Catching Up With Horse Feathers
"I’m not a kid anymore. I’m a full-fledged, grown-ass man. Period."
It is the delicate nature of Justin Ringle’s voice that creates space for the music of his music collective, Horse Feathers, whose fingerpicked guitars, building tracks and potent material has drawn comparisons to Nick Drake and Fleet Foxes.
We caught up with Ringle to discuss his latest album, the baroque-pop-filled Cynic’s New Year, which was released last month through Kill Rock Stars. Ringle brought us up to speed on the album’s themes, the set of collaborators featured on the album and Portland’s influence on his music.

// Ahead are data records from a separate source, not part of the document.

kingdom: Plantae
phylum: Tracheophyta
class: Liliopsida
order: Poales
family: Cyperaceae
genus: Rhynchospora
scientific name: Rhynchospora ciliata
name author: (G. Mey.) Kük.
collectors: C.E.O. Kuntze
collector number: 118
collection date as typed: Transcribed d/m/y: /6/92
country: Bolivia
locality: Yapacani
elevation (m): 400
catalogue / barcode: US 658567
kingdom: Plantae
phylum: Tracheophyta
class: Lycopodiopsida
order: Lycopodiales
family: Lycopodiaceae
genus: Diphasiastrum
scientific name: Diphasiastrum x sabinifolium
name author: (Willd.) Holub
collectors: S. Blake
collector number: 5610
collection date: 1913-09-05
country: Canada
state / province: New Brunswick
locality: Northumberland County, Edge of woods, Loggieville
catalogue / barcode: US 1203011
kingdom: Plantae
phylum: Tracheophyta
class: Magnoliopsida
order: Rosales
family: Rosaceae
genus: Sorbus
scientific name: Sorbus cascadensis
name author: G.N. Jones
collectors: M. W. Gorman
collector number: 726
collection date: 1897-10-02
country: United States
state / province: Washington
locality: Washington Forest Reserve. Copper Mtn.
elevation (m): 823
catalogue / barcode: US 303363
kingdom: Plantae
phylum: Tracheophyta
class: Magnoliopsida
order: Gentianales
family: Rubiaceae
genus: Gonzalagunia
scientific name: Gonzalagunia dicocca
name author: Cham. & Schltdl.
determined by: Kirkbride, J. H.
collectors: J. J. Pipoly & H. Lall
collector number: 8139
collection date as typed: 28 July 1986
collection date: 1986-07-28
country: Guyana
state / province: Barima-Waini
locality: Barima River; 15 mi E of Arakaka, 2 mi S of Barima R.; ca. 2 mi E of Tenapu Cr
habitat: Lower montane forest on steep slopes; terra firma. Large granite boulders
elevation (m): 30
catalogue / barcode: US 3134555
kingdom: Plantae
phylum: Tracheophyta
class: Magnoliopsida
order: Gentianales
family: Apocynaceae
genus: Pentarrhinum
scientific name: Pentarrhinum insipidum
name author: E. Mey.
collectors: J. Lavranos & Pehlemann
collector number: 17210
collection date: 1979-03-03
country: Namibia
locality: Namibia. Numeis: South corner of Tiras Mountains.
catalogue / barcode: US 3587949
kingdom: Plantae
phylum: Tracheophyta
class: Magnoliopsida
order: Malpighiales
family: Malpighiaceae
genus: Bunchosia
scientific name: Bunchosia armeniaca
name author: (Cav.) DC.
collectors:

Paste: The album feels more reflective than cynical. Where does the album title Cynic’s New Year come from?
Justin Ringle: Last year, when I was writing this record, was kind of a really weird year. There were a lot of changes in my personal life and in a lot of people I knew. That year felt really insecure and I was reflecting on these things in my life and coming into the songs like that. I came up with that title very early. To me, it read like a cautionary tale, it was not necessarily a place I wanted to be. A “cynic’s new year” is kind of like no day is different than the last. You’re not afraid of anything that’s going to happen but you’re not excited either, you’re just perfectly in the middle, almost like a vacuum of this attitude. I fell in that spot. I was ho-hum, in-between. It’s a place where I didn’t want it to be and in the songs I guess it counts for some of the things lyrically, just fears and different themes regarding that kind of idea. It sounds a little harsher than the record sounds in a way.
Paste: I would agree. There are themes of reflection. In “Where I’ll Be” the lyric rings, “it’s not a lack of will but a lack of time,” it appears mortality is really observed throughout the album. Are you speaking from a personal fear of death or is it a sort of musing on life?
Ringle: I’ve been touring and putting out records now for what seems like a pretty good amount of time. I’ve been doing this a while. The last record I toured quite a bit, more than I had before, and during it I came to this realization that when it all stopped, I was not in my twenties anymore. I’m not a kid anymore. I’m a full-fledged, grown-ass man. Period.
There are no illusions about this being some childhood fantasy or anything of that nature. This is happening right now. I think it’s something for a lot of people that when you cross that line in the sand it’s like, “wow, I’m not an immortal 25-year-old anymore.” When I get hung over, I get hung over for two days. It makes you feel like this is a little more fragile than I previously thought. In some ways, it changed my reflection. It made me feel like there wasn’t a lot of permanence to things anymore. There is nothing you can do about getting older. It’s just the natural consequence of the whole thing. That kind of perspective is what informed these ideas. I wanted to share a little bit more in the music than I had before in a couple records. I felt like I needed to express myself more in the music for nothing else but for myself. If people like that and they enjoy it, then that’s great.
Paste: “Bird on a Leash” has that feeling to it. Where did the lyrics for that come from?
Ringle: Funnily enough, that’s the one that felt a little more like an extrapolation and a combination of several people I’ve known. I just combined them into one thing in “Bird On A Leash.” It came from a few different observations and I’ve acquired from five young women I know. In that particular tune there is this idea of a bizarre domestic situation and just being held back from being fully functional people. For some reason or another, I’m attracted to that.
Paste: Your lyrics are so poetically changed. In the past you’ve attributed Flannery O’Connor, Cormac McCarthy and James Wright. Who else have you found inspiration from?
Ringle: For this record, I wasn’t as into the O’Connor and McCarthy as I was in previous albums, but I always like the richness and the language they use and the writing style. I love that gothic element of things where it’s almost like creating some kind of mood with language that is supernatural. It’s beyond real and that’s always interested me.